06/03/2019
The philosophical foundation of The 1st Amendment
We're starting a new section at Heroes of Liberty, the Freedom Folio. These are documents that have contributed to our understanding of the cause of freedom, throughout history.
Today's book is the one that kicked off classic liberalism, John Locke's "Two Treatises of Government".
It was published almost a century before the Founding Fathers of the US used it as the philosophical basis for their secession from the British monarchy and to expand the protection of natural rights and liberty in the New World.
○ "Men being, as has been said, by nature, all free, equal and independent, no one can be put out of this estate, and subjected to the political power of another, without his own consent."
○ "In transgressing the law of nature, the offender declares himself to live by another rule than that of reason and common equity"
○ "The state of war is a state of enmity and destruction. So when someone declares by word or action—not in a sudden outburst of rage, but as a matter of calm settled design—that he intends to end another man’s life, he puts himself into a state of war against the other person"
○ Despotic power can only come from an aggressor’s giving up his right to his own life by putting himself into a state of war with someone else.

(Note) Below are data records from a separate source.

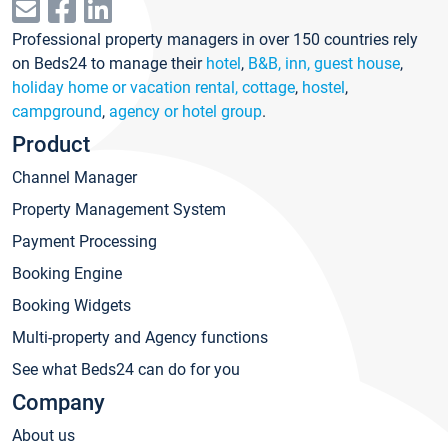
Professional property managers in over 150 countries rely
on Beds24 to manage their
hotel
,
B&B, inn, guest house
,
holiday home or vacation rental, cottage
,
hostel
,
campground
,
agency or hotel group
.
Product
Channel Manager
Property Management System
Payment Processing
Booking Engine
Booking Widgets
Multi-property and Agency functions
See what Beds24 can do for you
Company
About us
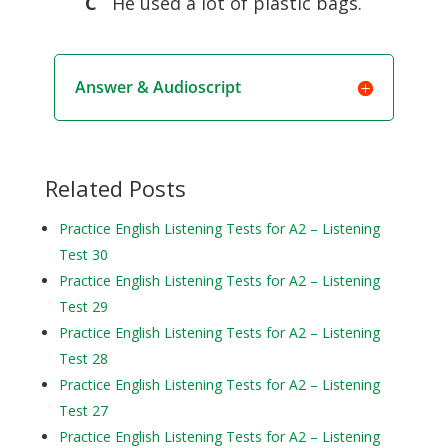
C
He used a lot of plastic bags.
Answer & Audioscript
Related Posts
Practice English Listening Tests for A2 – Listening
Test 30
Practice English Listening Tests for A2 – Listening
Test 29
Practice English Listening Tests for A2 – Listening
Test 28
Practice English Listening Tests for A2 – Listening
Test 27
Practice English Listening Tests for A2 – Listening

○ "A state of nature, properly understood, involves men living together according to reason, with no-one on earth who stands above them all and has authority to judge between them."
"Being all equal and independent, no one ought to harm another in his life, health, liberty, or possessions."

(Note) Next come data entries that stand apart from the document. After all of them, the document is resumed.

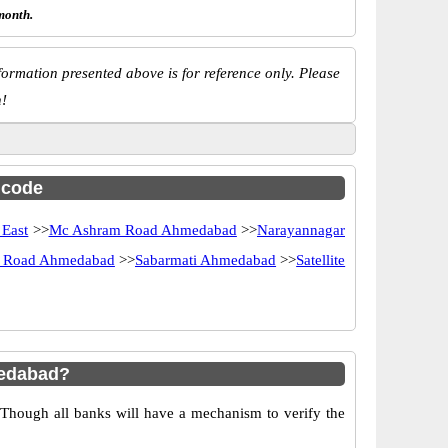
month.
ormation presented above is for reference only. Please
n!
c code
 East
>>
Mc Ashram Road Ahmedabad
>>
Narayannagar
f Road Ahmedabad
>>
Sabarmati Ahmedabad
>>
Satellite
medabad?
 Though all banks will have a mechanism to verify the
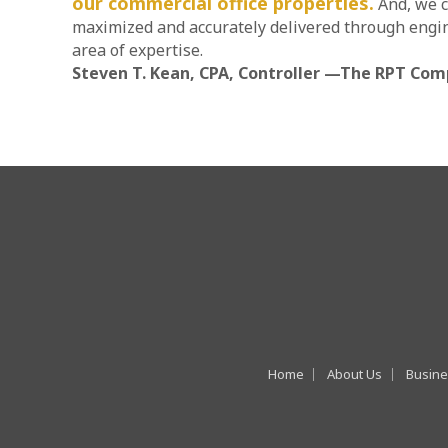
our commercial office properties.
And, we c
maximized and accurately delivered through engin
area of expertise.
Steven T. Kean, CPA, Controller —The RPT Com
Home
About Us
Busine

In Two Treatises, John Locke lays out the foundation of classic liberalism, people governing themselves consensually, instead of being ruled by force
"But there is only one thing which gathers people into seditious commotion, and that is oppression."
• The first treatise refutes the idea that the state has the divine right to patriarchal rule.
• The second treatise explains that people form society voluntarily, to benefit from cooperation, therefore only respect government if they the choices would have without it are enhanced, instead of being violated.
• Locke goes on to point out that if the state violates those natural choices of society's members, it is putting itself into a "state of war" against the community itself, whose members will rightfully resist
even if told to be obedient, leading to strife and discord.
He therefore describes those choices as a requirement for the legitimacy of social order, calling them "natural rights".